*** INFORMATION GIVEN ***
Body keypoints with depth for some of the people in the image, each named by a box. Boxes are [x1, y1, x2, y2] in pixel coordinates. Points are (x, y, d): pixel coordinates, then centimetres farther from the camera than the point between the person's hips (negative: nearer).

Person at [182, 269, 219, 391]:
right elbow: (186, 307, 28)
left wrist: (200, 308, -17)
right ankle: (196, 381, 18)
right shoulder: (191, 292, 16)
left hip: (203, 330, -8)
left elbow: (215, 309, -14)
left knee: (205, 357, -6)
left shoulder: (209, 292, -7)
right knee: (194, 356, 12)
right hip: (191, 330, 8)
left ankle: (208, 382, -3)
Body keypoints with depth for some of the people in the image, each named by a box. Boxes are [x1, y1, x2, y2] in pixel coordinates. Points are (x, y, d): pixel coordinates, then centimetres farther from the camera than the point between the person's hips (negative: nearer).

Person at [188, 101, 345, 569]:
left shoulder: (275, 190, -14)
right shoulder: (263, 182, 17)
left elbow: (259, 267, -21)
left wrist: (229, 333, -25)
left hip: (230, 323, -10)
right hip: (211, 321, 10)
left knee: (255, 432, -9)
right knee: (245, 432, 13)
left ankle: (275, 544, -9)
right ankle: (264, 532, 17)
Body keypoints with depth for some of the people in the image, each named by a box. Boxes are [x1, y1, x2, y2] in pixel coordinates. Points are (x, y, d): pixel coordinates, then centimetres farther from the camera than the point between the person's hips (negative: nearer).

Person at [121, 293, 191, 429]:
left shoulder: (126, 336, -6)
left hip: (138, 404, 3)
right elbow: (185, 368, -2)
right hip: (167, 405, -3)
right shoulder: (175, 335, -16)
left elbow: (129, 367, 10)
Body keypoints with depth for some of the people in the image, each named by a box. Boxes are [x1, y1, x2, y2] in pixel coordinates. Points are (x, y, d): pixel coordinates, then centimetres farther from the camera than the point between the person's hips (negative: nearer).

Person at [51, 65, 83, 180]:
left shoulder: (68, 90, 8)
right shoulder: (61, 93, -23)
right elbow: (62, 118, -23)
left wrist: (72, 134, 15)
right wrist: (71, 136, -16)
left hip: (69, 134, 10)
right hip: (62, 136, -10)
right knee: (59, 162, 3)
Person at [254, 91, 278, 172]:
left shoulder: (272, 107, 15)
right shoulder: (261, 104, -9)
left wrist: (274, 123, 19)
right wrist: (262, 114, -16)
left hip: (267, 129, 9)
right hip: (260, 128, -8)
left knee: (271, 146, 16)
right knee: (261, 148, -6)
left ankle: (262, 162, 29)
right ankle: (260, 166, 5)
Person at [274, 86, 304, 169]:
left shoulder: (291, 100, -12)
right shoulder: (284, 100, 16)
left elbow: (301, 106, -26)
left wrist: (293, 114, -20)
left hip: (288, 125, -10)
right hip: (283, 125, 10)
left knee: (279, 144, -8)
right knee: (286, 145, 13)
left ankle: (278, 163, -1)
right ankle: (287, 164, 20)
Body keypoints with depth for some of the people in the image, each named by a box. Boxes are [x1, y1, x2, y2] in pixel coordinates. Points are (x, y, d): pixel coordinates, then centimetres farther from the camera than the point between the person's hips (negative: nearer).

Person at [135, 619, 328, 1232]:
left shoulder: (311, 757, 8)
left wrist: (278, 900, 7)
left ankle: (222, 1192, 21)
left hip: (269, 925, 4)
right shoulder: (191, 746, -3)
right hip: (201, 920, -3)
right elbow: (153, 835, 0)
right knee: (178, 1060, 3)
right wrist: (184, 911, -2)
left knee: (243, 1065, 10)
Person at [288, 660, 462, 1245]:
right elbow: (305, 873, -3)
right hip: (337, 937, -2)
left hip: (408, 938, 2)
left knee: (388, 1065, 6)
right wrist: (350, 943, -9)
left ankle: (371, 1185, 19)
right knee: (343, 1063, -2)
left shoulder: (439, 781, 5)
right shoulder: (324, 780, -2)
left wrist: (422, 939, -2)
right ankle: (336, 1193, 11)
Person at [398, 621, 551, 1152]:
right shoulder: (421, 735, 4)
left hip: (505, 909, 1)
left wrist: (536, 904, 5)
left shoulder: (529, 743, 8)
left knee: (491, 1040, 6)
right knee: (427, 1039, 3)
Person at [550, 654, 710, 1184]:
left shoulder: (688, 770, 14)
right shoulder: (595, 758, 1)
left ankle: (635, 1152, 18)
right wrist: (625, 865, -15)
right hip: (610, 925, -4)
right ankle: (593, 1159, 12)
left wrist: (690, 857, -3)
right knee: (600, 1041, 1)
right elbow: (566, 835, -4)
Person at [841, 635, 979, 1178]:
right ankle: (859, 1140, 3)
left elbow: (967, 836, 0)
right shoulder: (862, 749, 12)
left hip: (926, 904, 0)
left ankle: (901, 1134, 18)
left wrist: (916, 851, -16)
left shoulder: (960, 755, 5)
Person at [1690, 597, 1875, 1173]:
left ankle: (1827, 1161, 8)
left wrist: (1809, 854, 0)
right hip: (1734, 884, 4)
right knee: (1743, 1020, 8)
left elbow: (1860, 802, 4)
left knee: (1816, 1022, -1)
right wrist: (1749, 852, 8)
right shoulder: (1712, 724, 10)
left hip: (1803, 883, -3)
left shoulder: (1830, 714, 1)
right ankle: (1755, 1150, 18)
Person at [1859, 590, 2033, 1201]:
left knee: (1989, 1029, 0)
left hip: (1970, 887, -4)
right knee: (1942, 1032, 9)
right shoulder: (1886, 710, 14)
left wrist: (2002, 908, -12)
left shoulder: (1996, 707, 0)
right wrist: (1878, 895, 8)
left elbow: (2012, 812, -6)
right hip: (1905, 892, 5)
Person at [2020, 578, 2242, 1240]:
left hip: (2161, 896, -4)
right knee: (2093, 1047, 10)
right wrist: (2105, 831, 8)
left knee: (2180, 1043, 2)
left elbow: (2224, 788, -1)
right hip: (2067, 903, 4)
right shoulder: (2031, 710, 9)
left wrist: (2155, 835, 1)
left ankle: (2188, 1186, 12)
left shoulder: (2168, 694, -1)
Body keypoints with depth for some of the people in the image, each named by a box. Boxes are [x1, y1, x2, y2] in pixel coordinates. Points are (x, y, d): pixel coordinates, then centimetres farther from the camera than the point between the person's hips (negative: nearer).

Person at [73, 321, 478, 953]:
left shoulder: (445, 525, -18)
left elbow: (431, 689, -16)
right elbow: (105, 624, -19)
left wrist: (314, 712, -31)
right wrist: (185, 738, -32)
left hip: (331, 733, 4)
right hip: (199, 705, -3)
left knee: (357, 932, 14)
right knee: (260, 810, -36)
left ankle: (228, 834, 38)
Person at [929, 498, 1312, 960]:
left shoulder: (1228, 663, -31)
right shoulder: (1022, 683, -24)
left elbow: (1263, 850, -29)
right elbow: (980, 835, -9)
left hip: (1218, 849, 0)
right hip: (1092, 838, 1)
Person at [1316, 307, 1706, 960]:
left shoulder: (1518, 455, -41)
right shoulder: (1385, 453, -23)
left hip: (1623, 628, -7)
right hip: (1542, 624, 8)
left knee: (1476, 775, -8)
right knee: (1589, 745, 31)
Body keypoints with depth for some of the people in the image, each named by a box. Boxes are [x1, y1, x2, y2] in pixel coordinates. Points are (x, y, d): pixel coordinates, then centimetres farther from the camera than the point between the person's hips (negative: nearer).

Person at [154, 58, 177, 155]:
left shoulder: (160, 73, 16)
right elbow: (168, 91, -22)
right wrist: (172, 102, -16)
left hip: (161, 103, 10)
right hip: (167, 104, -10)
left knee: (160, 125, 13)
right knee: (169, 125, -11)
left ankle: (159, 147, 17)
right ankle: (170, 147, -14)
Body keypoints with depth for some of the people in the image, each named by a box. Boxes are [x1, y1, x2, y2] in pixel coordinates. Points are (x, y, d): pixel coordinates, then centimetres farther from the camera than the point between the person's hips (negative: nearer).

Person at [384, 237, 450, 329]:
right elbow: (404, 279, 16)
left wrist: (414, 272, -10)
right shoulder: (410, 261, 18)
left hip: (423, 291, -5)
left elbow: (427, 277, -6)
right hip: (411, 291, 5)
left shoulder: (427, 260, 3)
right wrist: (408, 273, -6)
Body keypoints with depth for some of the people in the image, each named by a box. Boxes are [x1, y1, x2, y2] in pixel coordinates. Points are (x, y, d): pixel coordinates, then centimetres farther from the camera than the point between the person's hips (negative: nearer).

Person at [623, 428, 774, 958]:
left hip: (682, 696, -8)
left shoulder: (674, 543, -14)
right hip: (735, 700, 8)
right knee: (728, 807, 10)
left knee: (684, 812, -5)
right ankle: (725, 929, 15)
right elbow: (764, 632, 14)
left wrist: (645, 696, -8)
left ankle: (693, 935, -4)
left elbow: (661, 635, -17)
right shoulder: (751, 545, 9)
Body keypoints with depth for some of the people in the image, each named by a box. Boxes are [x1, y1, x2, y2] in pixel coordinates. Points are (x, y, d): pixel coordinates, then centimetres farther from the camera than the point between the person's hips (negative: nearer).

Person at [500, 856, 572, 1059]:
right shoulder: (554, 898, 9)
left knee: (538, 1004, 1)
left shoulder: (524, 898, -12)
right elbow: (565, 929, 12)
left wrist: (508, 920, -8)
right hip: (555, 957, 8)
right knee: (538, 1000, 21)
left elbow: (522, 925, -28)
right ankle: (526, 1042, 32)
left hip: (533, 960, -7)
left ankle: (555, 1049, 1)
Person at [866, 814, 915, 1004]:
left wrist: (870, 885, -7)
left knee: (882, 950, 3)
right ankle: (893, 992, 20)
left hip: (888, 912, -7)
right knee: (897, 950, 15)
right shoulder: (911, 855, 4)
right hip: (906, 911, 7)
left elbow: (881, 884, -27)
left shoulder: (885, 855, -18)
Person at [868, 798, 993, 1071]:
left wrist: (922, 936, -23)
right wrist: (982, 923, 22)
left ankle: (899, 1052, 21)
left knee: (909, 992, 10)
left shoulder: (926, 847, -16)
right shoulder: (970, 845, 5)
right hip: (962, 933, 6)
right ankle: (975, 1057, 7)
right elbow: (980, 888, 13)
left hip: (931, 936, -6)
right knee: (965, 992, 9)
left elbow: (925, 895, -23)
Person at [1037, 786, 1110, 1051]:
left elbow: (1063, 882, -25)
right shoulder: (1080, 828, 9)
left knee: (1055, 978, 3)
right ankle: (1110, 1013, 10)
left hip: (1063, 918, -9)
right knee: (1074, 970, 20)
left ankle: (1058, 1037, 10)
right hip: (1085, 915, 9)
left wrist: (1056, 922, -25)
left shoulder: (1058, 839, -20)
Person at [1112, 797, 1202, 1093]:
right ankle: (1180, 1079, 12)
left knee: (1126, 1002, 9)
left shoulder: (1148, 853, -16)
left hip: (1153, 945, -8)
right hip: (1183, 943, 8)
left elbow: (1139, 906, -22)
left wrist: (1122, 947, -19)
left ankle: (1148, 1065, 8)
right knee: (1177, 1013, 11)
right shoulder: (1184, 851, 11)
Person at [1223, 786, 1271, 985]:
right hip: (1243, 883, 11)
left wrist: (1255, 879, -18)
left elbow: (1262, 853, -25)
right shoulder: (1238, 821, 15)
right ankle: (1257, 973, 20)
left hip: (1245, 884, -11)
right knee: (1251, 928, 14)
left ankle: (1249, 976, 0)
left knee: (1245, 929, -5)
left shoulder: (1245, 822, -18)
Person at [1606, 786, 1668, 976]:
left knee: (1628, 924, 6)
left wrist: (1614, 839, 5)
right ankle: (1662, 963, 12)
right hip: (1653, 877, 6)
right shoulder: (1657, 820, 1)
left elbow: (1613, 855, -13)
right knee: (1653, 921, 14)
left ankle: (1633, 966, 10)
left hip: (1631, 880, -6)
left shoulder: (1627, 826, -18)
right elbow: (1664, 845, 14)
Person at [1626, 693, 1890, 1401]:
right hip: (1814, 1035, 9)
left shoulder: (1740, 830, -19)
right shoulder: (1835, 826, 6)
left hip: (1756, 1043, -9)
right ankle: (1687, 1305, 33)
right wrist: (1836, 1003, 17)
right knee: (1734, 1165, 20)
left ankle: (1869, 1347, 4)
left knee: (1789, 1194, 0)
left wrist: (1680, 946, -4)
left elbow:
***
Starting at the line above that contains "right hip: (555, 957, 8)", write out each line exactly until the line that contains "right knee: (1074, 970, 20)" has been written, and stop there.

right hip: (555, 957, 8)
right knee: (538, 1000, 21)
left elbow: (522, 925, -28)
right ankle: (526, 1042, 32)
left hip: (533, 960, -7)
left ankle: (555, 1049, 1)
Person at [866, 814, 915, 1004]:
left wrist: (870, 885, -7)
left knee: (882, 950, 3)
right ankle: (893, 992, 20)
left hip: (888, 912, -7)
right knee: (897, 950, 15)
right shoulder: (911, 855, 4)
right hip: (906, 911, 7)
left elbow: (881, 884, -27)
left shoulder: (885, 855, -18)
Person at [868, 798, 993, 1071]:
left wrist: (922, 936, -23)
right wrist: (982, 923, 22)
left ankle: (899, 1052, 21)
left knee: (909, 992, 10)
left shoulder: (926, 847, -16)
right shoulder: (970, 845, 5)
right hip: (962, 933, 6)
right ankle: (975, 1057, 7)
right elbow: (980, 888, 13)
left hip: (931, 936, -6)
right knee: (965, 992, 9)
left elbow: (925, 895, -23)
Person at [1037, 786, 1110, 1051]:
left elbow: (1063, 882, -25)
right shoulder: (1080, 828, 9)
left knee: (1055, 978, 3)
right ankle: (1110, 1013, 10)
left hip: (1063, 918, -9)
right knee: (1074, 970, 20)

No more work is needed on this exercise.